═══ Records for the task

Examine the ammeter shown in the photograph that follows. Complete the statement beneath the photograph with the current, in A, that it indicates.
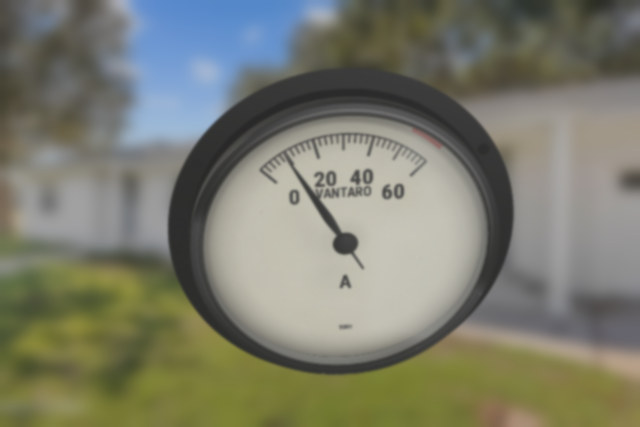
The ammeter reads 10 A
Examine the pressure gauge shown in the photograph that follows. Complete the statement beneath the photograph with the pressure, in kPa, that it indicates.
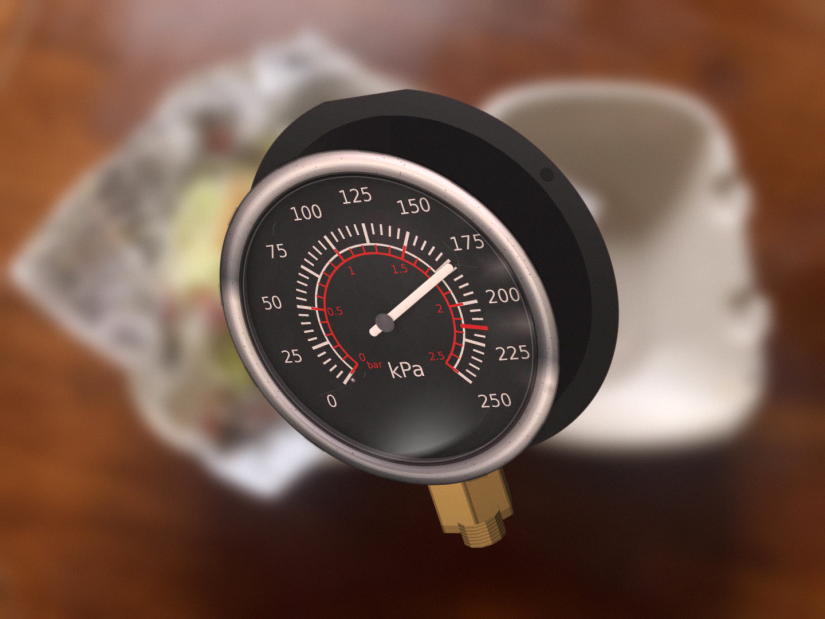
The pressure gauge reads 177.5 kPa
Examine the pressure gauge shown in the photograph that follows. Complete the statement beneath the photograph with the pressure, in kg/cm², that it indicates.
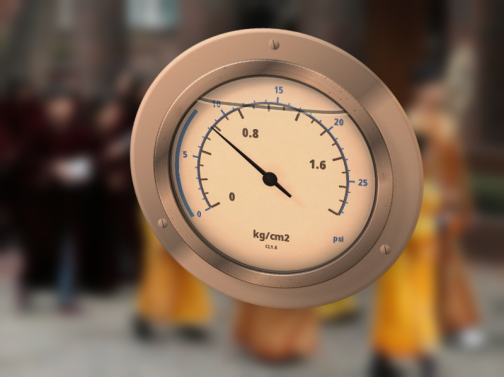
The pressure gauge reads 0.6 kg/cm²
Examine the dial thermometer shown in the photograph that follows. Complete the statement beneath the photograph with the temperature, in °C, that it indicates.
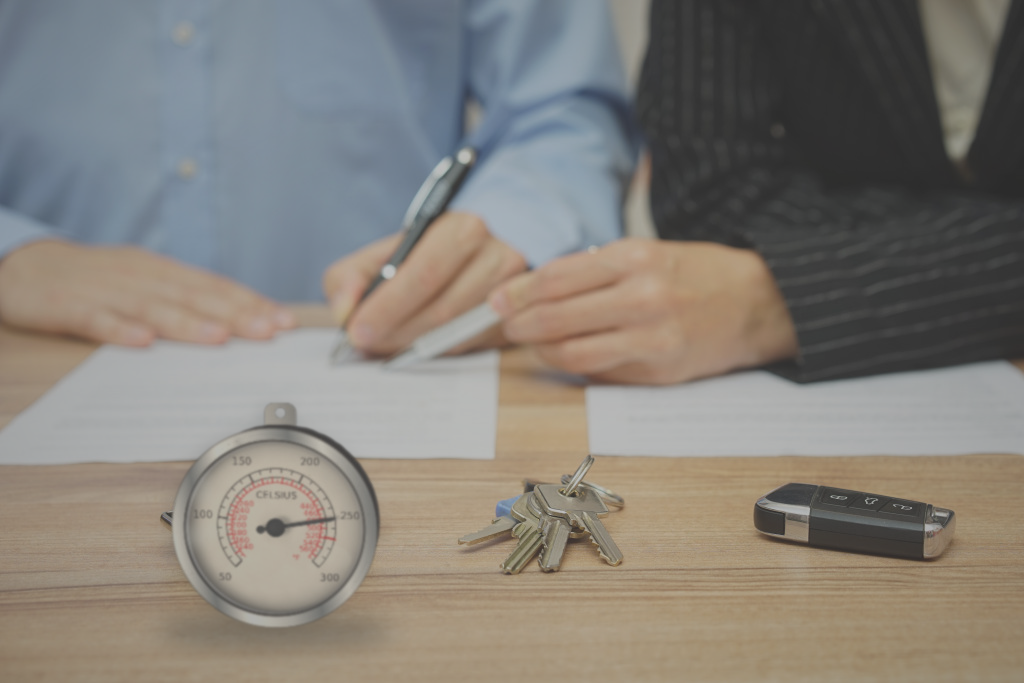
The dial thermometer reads 250 °C
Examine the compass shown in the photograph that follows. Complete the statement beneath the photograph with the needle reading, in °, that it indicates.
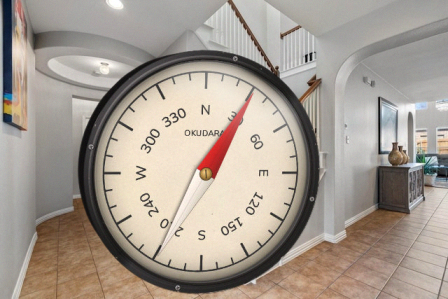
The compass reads 30 °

══════

**Brief**. Rewrite the lines above so that "photograph" is replaced by "image" wherever it occurs, with nothing else changed. Leave out the pictures.

**Written answer**.
Examine the ammeter shown in the image that follows. Complete the statement beneath the image with the current, in A, that it indicates.
The ammeter reads 10 A
Examine the pressure gauge shown in the image that follows. Complete the statement beneath the image with the pressure, in kPa, that it indicates.
The pressure gauge reads 177.5 kPa
Examine the pressure gauge shown in the image that follows. Complete the statement beneath the image with the pressure, in kg/cm², that it indicates.
The pressure gauge reads 0.6 kg/cm²
Examine the dial thermometer shown in the image that follows. Complete the statement beneath the image with the temperature, in °C, that it indicates.
The dial thermometer reads 250 °C
Examine the compass shown in the image that follows. Complete the statement beneath the image with the needle reading, in °, that it indicates.
The compass reads 30 °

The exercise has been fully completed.